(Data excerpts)
..........
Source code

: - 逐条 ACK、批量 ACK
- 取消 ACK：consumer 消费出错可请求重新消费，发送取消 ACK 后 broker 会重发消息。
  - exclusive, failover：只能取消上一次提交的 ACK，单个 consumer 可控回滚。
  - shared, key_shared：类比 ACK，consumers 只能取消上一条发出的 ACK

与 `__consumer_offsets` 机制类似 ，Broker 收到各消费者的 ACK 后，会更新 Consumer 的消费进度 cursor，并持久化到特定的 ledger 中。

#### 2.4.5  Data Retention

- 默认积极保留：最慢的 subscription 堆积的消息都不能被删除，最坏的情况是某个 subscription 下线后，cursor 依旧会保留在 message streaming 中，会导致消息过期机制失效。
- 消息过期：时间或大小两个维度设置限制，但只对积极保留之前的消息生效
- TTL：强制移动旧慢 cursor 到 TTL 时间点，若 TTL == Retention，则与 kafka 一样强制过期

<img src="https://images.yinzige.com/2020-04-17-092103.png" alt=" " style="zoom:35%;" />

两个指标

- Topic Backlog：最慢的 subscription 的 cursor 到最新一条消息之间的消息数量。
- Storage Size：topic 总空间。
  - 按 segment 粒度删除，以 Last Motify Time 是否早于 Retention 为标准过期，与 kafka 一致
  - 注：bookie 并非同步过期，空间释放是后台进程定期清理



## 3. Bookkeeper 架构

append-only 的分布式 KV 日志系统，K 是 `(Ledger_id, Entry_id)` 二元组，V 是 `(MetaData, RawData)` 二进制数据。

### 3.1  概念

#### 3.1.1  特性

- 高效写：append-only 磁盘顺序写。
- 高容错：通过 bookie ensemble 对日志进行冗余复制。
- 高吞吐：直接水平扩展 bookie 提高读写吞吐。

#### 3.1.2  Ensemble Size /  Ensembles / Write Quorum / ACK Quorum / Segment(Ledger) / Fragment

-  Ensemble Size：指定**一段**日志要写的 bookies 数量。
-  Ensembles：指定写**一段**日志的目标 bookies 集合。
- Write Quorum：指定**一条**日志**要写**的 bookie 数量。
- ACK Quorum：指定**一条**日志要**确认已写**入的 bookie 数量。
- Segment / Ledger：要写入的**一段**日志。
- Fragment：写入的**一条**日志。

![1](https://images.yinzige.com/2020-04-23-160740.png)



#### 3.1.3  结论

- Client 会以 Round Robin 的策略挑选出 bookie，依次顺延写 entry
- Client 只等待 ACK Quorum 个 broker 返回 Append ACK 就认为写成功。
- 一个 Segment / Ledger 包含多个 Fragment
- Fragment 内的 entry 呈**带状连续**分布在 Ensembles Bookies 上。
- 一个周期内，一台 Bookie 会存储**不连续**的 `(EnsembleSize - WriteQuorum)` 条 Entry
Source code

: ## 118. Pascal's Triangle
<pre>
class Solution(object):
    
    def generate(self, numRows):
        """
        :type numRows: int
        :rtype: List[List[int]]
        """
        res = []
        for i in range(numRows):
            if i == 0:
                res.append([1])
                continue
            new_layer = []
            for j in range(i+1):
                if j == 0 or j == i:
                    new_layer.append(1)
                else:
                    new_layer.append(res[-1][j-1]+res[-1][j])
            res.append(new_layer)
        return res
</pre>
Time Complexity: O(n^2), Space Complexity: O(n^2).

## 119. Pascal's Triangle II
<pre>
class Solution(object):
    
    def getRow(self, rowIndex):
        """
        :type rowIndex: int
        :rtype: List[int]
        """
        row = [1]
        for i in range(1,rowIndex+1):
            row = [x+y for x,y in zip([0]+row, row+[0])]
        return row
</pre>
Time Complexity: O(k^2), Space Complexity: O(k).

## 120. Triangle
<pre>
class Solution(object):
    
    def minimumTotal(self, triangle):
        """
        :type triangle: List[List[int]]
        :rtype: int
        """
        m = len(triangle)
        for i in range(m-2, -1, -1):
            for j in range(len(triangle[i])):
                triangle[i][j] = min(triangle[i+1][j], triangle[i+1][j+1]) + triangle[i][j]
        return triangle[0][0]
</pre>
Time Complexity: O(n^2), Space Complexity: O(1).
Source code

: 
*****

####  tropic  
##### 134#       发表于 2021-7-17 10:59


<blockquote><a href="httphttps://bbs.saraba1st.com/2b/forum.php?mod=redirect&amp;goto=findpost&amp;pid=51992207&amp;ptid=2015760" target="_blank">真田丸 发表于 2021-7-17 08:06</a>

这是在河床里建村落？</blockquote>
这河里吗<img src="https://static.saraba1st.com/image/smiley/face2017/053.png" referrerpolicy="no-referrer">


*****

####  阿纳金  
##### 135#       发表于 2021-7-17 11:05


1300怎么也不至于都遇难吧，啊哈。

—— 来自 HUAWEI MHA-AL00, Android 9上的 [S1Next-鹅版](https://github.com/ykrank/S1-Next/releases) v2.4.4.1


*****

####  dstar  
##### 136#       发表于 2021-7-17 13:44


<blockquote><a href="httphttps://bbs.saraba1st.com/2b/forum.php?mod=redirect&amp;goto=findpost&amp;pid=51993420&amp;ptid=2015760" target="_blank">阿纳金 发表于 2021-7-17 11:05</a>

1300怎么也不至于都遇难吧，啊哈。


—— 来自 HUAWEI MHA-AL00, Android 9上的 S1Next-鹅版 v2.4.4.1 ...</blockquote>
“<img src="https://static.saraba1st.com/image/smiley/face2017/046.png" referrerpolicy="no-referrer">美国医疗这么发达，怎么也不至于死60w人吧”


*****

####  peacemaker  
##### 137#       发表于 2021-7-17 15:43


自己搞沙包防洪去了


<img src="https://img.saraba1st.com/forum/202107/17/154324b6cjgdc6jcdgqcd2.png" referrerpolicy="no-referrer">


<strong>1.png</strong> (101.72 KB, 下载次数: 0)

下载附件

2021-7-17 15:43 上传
..........
To do >> Update the listing above so that every "Fragment" becomes "Chunk", leaving everything else unchanged.

Your response >>
Source code

: - 逐条 ACK、批量 ACK
- 取消 ACK：consumer 消费出错可请求重新消费，发送取消 ACK 后 broker 会重发消息。
  - exclusive, failover：只能取消上一次提交的 ACK，单个 consumer 可控回滚。
  - shared, key_shared：类比 ACK，consumers 只能取消上一条发出的 ACK

与 `__consumer_offsets` 机制类似 ，Broker 收到各消费者的 ACK 后，会更新 Consumer 的消费进度 cursor，并持久化到特定的 ledger 中。

#### 2.4.5  Data Retention

- 默认积极保留：最慢的 subscription 堆积的消息都不能被删除，最坏的情况是某个 subscription 下线后，cursor 依旧会保留在 message streaming 中，会导致消息过期机制失效。
- 消息过期：时间或大小两个维度设置限制，但只对积极保留之前的消息生效
- TTL：强制移动旧慢 cursor 到 TTL 时间点，若 TTL == Retention，则与 kafka 一样强制过期

<img src="https://images.yinzige.com/2020-04-17-092103.png" alt=" " style="zoom:35%;" />

两个指标

- Topic Backlog：最慢的 subscription 的 cursor 到最新一条消息之间的消息数量。
- Storage Size：topic 总空间。
  - 按 segment 粒度删除，以 Last Motify Time 是否早于 Retention 为标准过期，与 kafka 一致
  - 注：bookie 并非同步过期，空间释放是后台进程定期清理



## 3. Bookkeeper 架构

append-only 的分布式 KV 日志系统，K 是 `(Ledger_id, Entry_id)` 二元组，V 是 `(MetaData, RawData)` 二进制数据。

### 3.1  概念

#### 3.1.1  特性

- 高效写：append-only 磁盘顺序写。
- 高容错：通过 bookie ensemble 对日志进行冗余复制。
- 高吞吐：直接水平扩展 bookie 提高读写吞吐。

#### 3.1.2  Ensemble Size /  Ensembles / Write Quorum / ACK Quorum / Segment(Ledger) / Chunk

-  Ensemble Size：指定**一段**日志要写的 bookies 数量。
-  Ensembles：指定写**一段**日志的目标 bookies 集合。
- Write Quorum：指定**一条**日志**要写**的 bookie 数量。
- ACK Quorum：指定**一条**日志要**确认已写**入的 bookie 数量。
- Segment / Ledger：要写入的**一段**日志。
- Chunk：写入的**一条**日志。

![1](https://images.yinzige.com/2020-04-23-160740.png)



#### 3.1.3  结论

- Client 会以 Round Robin 的策略挑选出 bookie，依次顺延写 entry
- Client 只等待 ACK Quorum 个 broker 返回 Append ACK 就认为写成功。
- 一个 Segment / Ledger 包含多个 Chunk
- Chunk 内的 entry 呈**带状连续**分布在 Ensembles Bookies 上。
- 一个周期内，一台 Bookie 会存储**不连续**的 `(EnsembleSize - WriteQuorum)` 条 Entry
Source code

: ## 118. Pascal's Triangle
<pre>
class Solution(object):
    
    def generate(self, numRows):
        """
        :type numRows: int
        :rtype: List[List[int]]
        """
        res = []
        for i in range(numRows):
            if i == 0:
                res.append([1])
                continue
            new_layer = []
            for j in range(i+1):
                if j == 0 or j == i:
                    new_layer.append(1)
                else:
                    new_layer.append(res[-1][j-1]+res[-1][j])
            res.append(new_layer)
        return res
</pre>
Time Complexity: O(n^2), Space Complexity: O(n^2).

## 119. Pascal's Triangle II
<pre>
class Solution(object):
    
    def getRow(self, rowIndex):
        """
        :type rowIndex: int
        :rtype: List[int]
        """
        row = [1]
        for i in range(1,rowIndex+1):
            row = [x+y for x,y in zip([0]+row, row+[0])]
        return row
</pre>
Time Complexity: O(k^2), Space Complexity: O(k).

## 120. Triangle
<pre>
class Solution(object):
    
    def minimumTotal(self, triangle):
        """
        :type triangle: List[List[int]]
        :rtype: int
        """
        m = len(triangle)
        for i in range(m-2, -1, -1):
            for j in range(len(triangle[i])):
                triangle[i][j] = min(triangle[i+1][j], triangle[i+1][j+1]) + triangle[i][j]
        return triangle[0][0]
</pre>
Time Complexity: O(n^2), Space Complexity: O(1).
Source code

: 
*****

####  tropic  
##### 134#       发表于 2021-7-17 10:59


<blockquote><a href="httphttps://bbs.saraba1st.com/2b/forum.php?mod=redirect&amp;goto=findpost&amp;pid=51992207&amp;ptid=2015760" target="_blank">真田丸 发表于 2021-7-17 08:06</a>

这是在河床里建村落？</blockquote>
这河里吗<img src="https://static.saraba1st.com/image/smiley/face2017/053.png" referrerpolicy="no-referrer">


*****

####  阿纳金  
##### 135#       发表于 2021-7-17 11:05


1300怎么也不至于都遇难吧，啊哈。

—— 来自 HUAWEI MHA-AL00, Android 9上的 [S1Next-鹅版](https://github.com/ykrank/S1-Next/releases) v2.4.4.1


*****

####  dstar  
##### 136#       发表于 2021-7-17 13:44


<blockquote><a href="httphttps://bbs.saraba1st.com/2b/forum.php?mod=redirect&amp;goto=findpost&amp;pid=51993420&amp;ptid=2015760" target="_blank">阿纳金 发表于 2021-7-17 11:05</a>

1300怎么也不至于都遇难吧，啊哈。


—— 来自 HUAWEI MHA-AL00, Android 9上的 S1Next-鹅版 v2.4.4.1 ...</blockquote>
“<img src="https://static.saraba1st.com/image/smiley/face2017/046.png" referrerpolicy="no-referrer">美国医疗这么发达，怎么也不至于死60w人吧”


*****

####  peacemaker  
##### 137#       发表于 2021-7-17 15:43


自己搞沙包防洪去了


<img src="https://img.saraba1st.com/forum/202107/17/154324b6cjgdc6jcdgqcd2.png" referrerpolicy="no-referrer">


<strong>1.png</strong> (101.72 KB, 下载次数: 0)

下载附件

2021-7-17 15:43 上传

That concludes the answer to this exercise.